WHAT TO WORK ON: Search the entries for the string "space" and give the number of lines that hold it, nothing more.

SUPPLIED DATA:
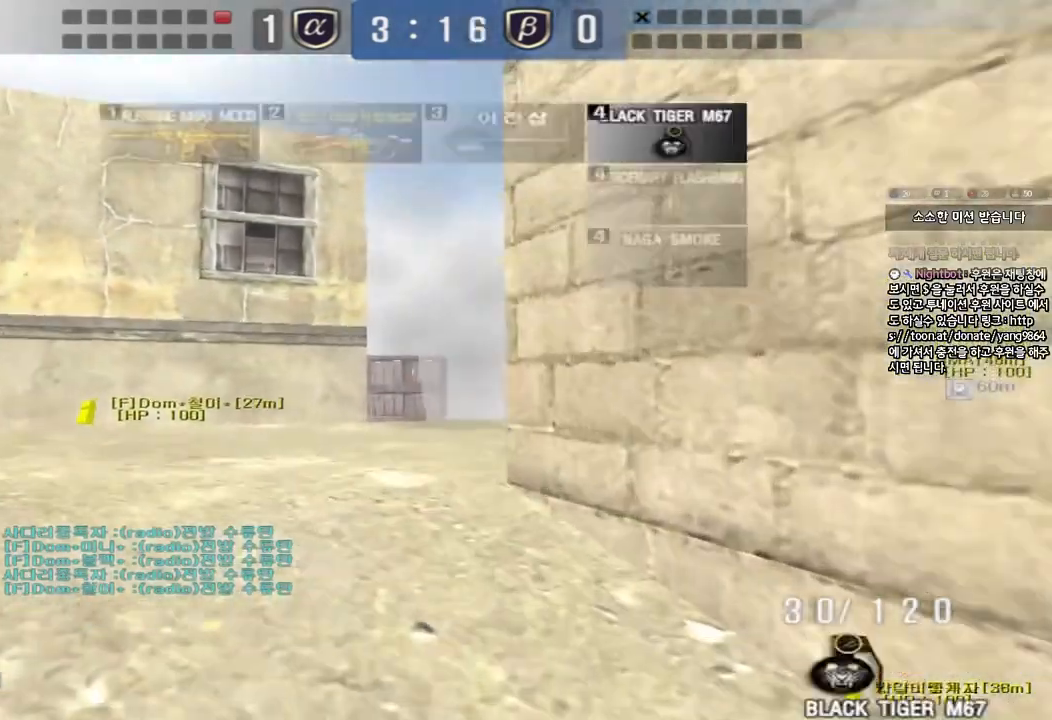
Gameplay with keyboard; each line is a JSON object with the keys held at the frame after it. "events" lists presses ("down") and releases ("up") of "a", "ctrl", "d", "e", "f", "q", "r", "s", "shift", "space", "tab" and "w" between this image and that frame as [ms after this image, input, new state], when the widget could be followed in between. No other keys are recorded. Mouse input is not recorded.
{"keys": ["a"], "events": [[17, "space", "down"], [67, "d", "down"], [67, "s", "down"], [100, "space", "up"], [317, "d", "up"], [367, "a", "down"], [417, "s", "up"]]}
...
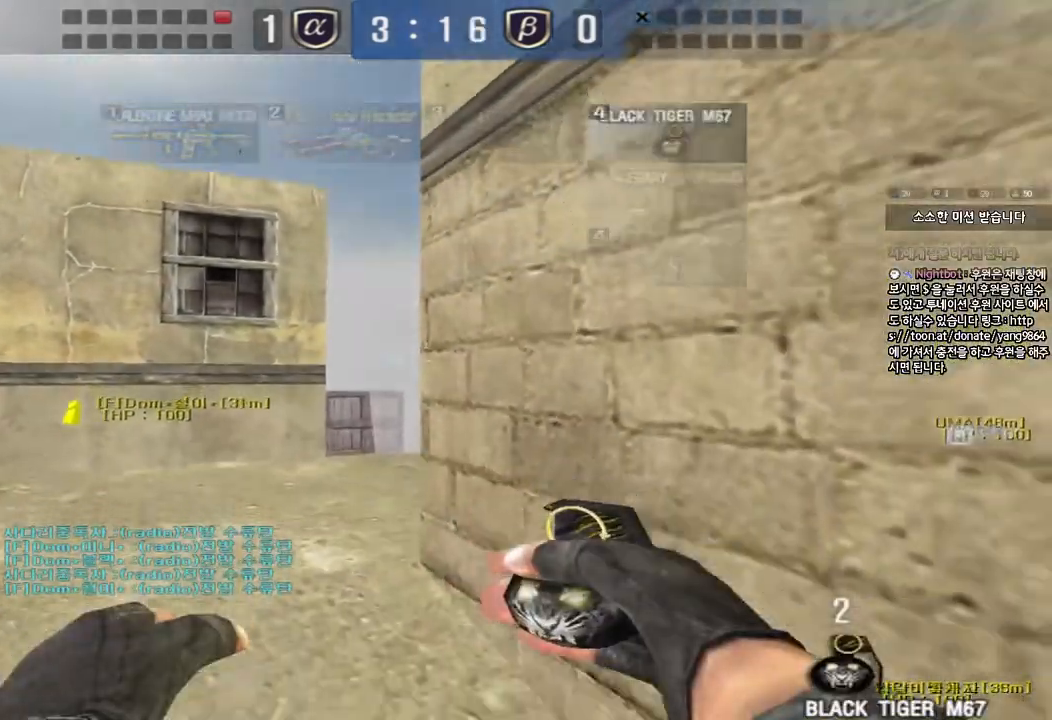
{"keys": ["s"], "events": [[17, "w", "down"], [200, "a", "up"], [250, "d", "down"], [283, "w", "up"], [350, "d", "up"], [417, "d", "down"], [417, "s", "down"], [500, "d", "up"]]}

COMPLETED EXERCISE: 2